26 Ekim 2012 Cuma

fikibok ve çükübik



sanki ölecekmişim gibi geliyor sıkıntıdan ölecekmişim gibi. ama bu durumu sevdim. heyecan kalbimi yoruyor. yaşlandık artık. yaşlandık da değişen ne diye sorarsam cevabı için 10 yıl düşünür daha çok yaşlanırım. he mesela ilk defa hayatımda hiç bir şey kötüye gitmiyor diyebiliyorum. acınacak halde olduğumu düşünenler olabilir ama ben bu sırada avakadonun ne kadar çirkin bir tadı olduğunu düşünüyorum. yani kimseyi siklemiyorum anlatabildim mi? uyanıp da camdan dışarı baktığımda üzülecek ya da sevinecek hiç bir şeyim olmadığı için apartmanların renklerine bakıyorum içimden kusmak geliyor. cama doğru kustuğumu düşünüyorum, moda bloglarının çığrından çıkışını ya da... ikisi de aynı kapıya çıkıyor iğrenç.

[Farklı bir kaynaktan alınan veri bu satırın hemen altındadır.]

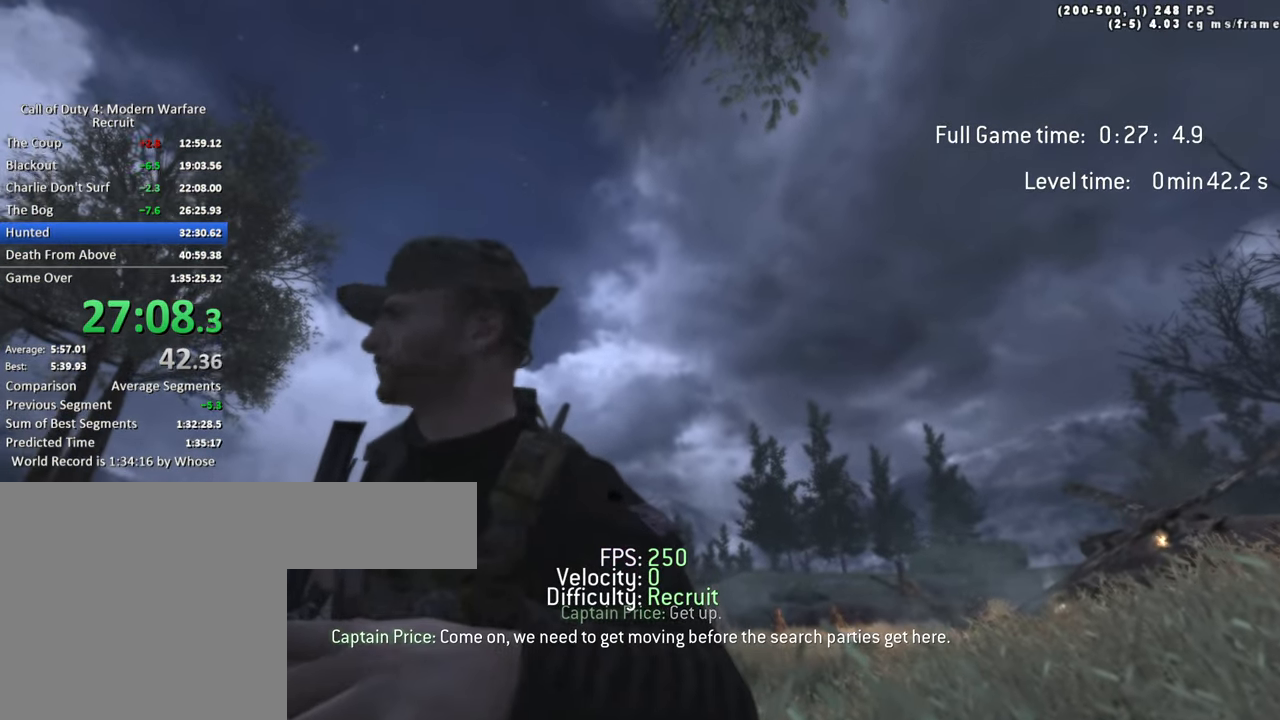
Gameplay with keyboard; each line is a JSON object with the keys held at the frame after it. "events" lists presses ("down") and releases ("up") of "1", "2", "3", "4", "5", "a", "alt", "c", "caps_lock", "ctrl", "d", "e", "f", "g", "q", "r", "s", "shift", "space", "t", "tab", "v", "w", "x" and "z" between this image and that frame as [ms after this image, input, new state], when the widget could be followed in between. No other keys are recorded. Mouse input is not recorded.
{"keys": [], "events": [[116, "w", "down"], [300, "w", "up"]]}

okuduğunu ilk seferde anlamayan beynimin başka konularda nasıl fıldır fıldır çalıştığını hep merak etmişimdir. belki onun da benim gibi yönlendirilmeye ihtiyacı vardır. tabi ki vardır sonuçta bana ait. beynime geçer not veremiyorum bu aralar iyice durgunlaştı. yürürken sakız çiğneyememek gibi. şu an yaptıklarımı yapmaya devam ettikçe beynimi kullanamayacağım. inan zerre üzülmüyorum rahatım. bu rahatlık da nereden geliyor belli değil belki de biraz beyin yemeliyim. kurban kesilirken izlemeyi seviyorum ve bundan utanmıyorum. kesilen hayvanın beynini yiyebilirim. kolunu bacağını yedikten sonra beynini yememek için hiç bir sebep göremiyorum. ama hala umudum var. ayaklarım su toplamış, patlamış taşaklarım,yanmış burnum, ve gıcırdayan dişlerim olsa bir şey demeyeceğim.

hadi şurada gazoz içip denize bakalım.
p.s: ben güzel olmayan ikizim. bu durumda şişko olmanın hiç bir önemi kalmadı.
      zaten senin popona ve memene aşık olduğum için bu kadar uzun zamandır arkadaşız.
      şaka yaptım poponu memelerini ve kalbini ve dalağını da çok seviyorum.